A la fin de On her Majesty's secret service, James Bond se mariait avec Teresa di Vicenzo. Quelques minutes plus tard, son épouse se faisait tuer par Ernst Stavro Blofeld, le chef du S.P.E.C.T.R.E, et Irma Bunt son affreuse compagne. Inconsolable, l'espion anglais a sombré dans la plus grande dépression qu'il soit. "Son état se détériore lentement. Il arrive en retard, il bâcle son travail, il fait des erreurs. Il boit beaucoup et perd beaucoup d'argent dans ces nouvelles maisons de jeux. Dans l'ensemble, je dois constater que l'un de nos meilleurs hommes est sur le point de devenir un risque pour la sécurité du Service. Quand on examine son dossier, c'est à proprement parler incroyable". Telle est la description qu'en fait M qui n'a plus espoir de retrouver l'agent qu'il fut et envisage de le radier des services secrets. Cependant, le neurologue James Molony conseille à M de lui confier une mission considérée impossible afin de provoquer chez lui une prise de conscience qui l'obligera à se surpasser. M promeut alors James Bond au rang supérieur de la section diplomatique qui passe d'un matricule à 3 chiffres à un à 4 chiffres. 007 devient 7777. Envoyé au Japon, l'espion doit convaincre Tiger Tanaka, le chef des services secrets de ce pays, de fournir au MI6 un exemplaire du Magic 44, une machine à déchiffrer les codes russes. Ayant acquis l'estime de Tanaka, celui-ci accepte de lui donner une de ces machines à condition que James Bond assassine les Shatterhand, un couple de botanistes suisses installé à proximité de Fukuoka dans un château au milieu d'un jardin rempli de plantes vénéneuses et d'étendues d'eaux infestées de piranhas. Assurés d'une mort certaine en raison de cet environnement hostile, les candidats au suicide se font de plus en plus nombreux au point de devenir un problème national. Dans un premier temps, James Bond se prépare à cette mission avec réticence mais tout scrupule disparaît lorsqu'en observant une photo du couple, il s'aperçoit qu'il s'agit de Ernst Stavro Blofeld et Irma Bunt.

Je l'ai déjà écrit plusieurs fois dans ce blog mais c'est à nouveau la réflexion qui m'est venue à l'esprit en lisant You only live twice, les romans de Ian Fleming se suivent et ne se ressemblent pas. A chaque fois, l'auteur se renouvelle, imagine de nouvelles situations, exploite de nouveaux thèmes, de nouveaux enjeux, établit des intrigues originales et des façons différentes pour son personnage de les mener à terme.

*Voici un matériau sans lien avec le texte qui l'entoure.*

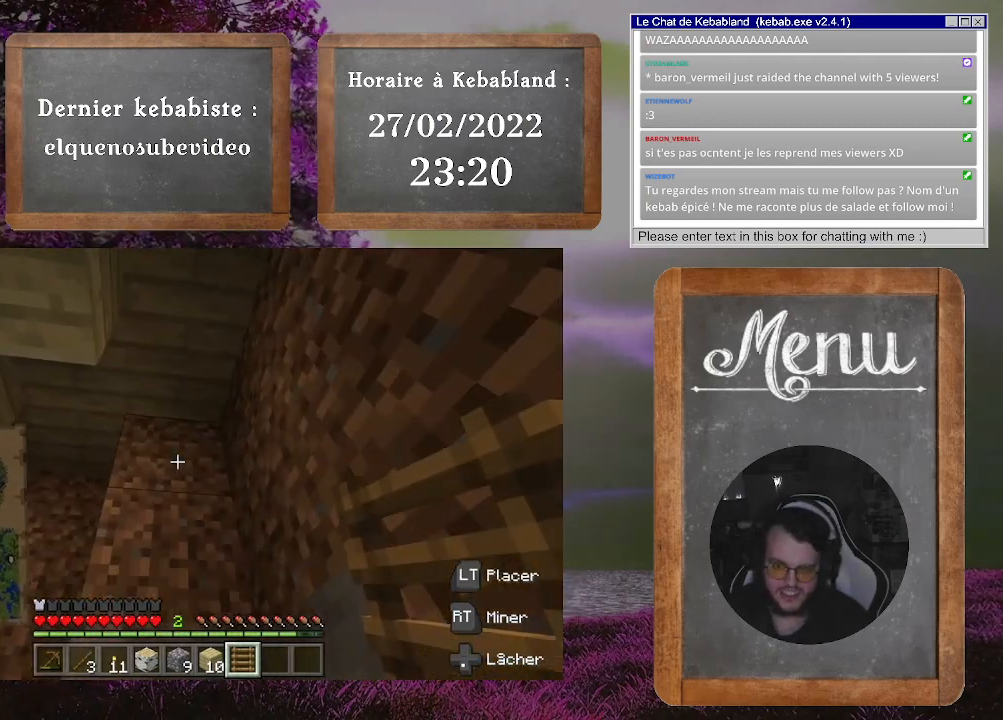
{"buttons": ["R2"], "left_stick": "center", "right_stick": "center", "events": []}
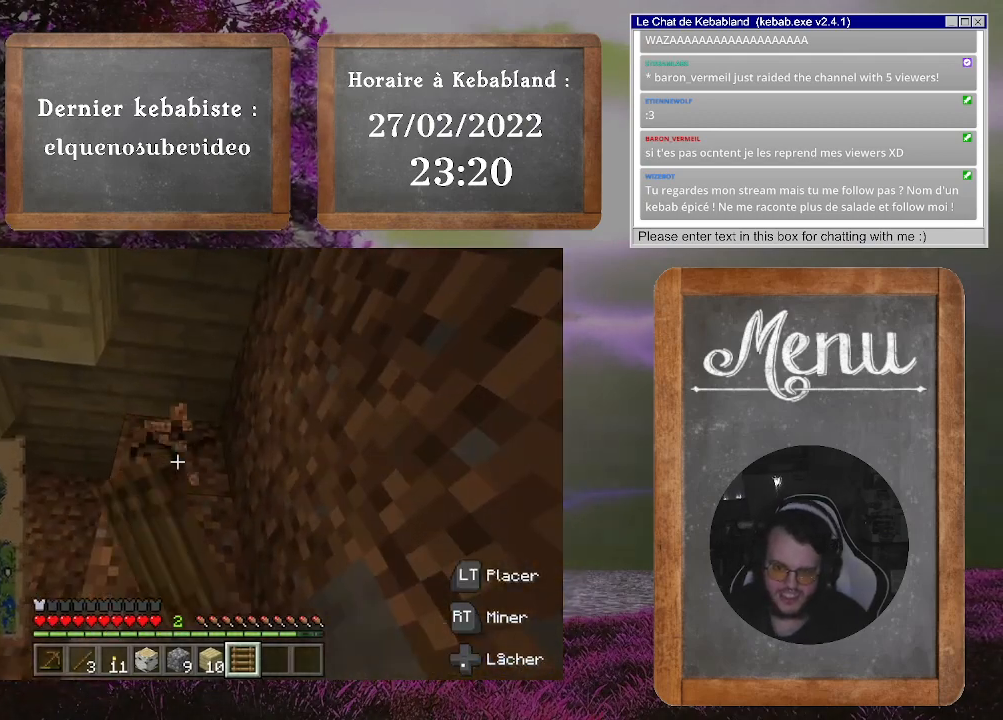
{"buttons": ["R2"], "left_stick": "center", "right_stick": "down", "events": [[433, "right_stick", "down"]]}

Mes connaissances de la culture japonaise sont très limitées mais à la lecture de You only live twice, on peut constater que Ian Fleming a effectué un sérieux travail de recherche et de documentation sur ce pays (ce que confirme Jacques Layani dans On ne lit que deux fois Ian Fleming) tant les informations à son sujet sont nombreuses. Internet n'existant pas lorsque j'ai lu le roman pour la 1ère fois à la fin des années 80, les moyens de vérifier leur véracité étaient minces et les lecteurs à sa sortie en avaient encore moins pour le faire. On pouvait néanmoins déjà imaginer sa curiosité en lisant Thrilling cities où on trouve d'ailleurs un passage consacré à Tokyo mais internet permet d'éclaircir la question et s'assurer qu'effectivement, le créateur de James Bond a intégré dans son histoire des éléments réels de la culture et de l'histoire japonaise. Si certains de ces éléments sont désormais assez connus comme les geishas, les kamikazes ou cette boisson qu'est le saké, d'autres le sont nettement moins. Ainsi, les hommes composant la garde rapprochée de Blofeld sont des anciens de la société du dragon noir, une communauté qui a bel et bien existé. Sur Wikipédia, on peut apprendre qu'il s'agissait d'un groupe paramilitaire d'extrême-droite et ultranationaliste. On découvre aussi les bases du Haïku, une forme de poésie due au poète japonais du XVIIème siècle Basho Matsuo. James Bond lui-même s'essaiera au Haïku en rédigeant le poème suivant et qui donne le titre au roman :

"On ne vit que deux fois :
La première quand on naît
La deuxième quand on est face à la mort"

Si aujourd'hui on peut se faire une idée de ce qu'est un ninja notamment à travers le cinéma qui l'a popularisé à travers des films plus ou moins inspirés, je ne suis pas sûr qu'en 1964 la majorité des lecteurs occidentaux avaient entendu parler de ces guerriers avant de lire You only live twice.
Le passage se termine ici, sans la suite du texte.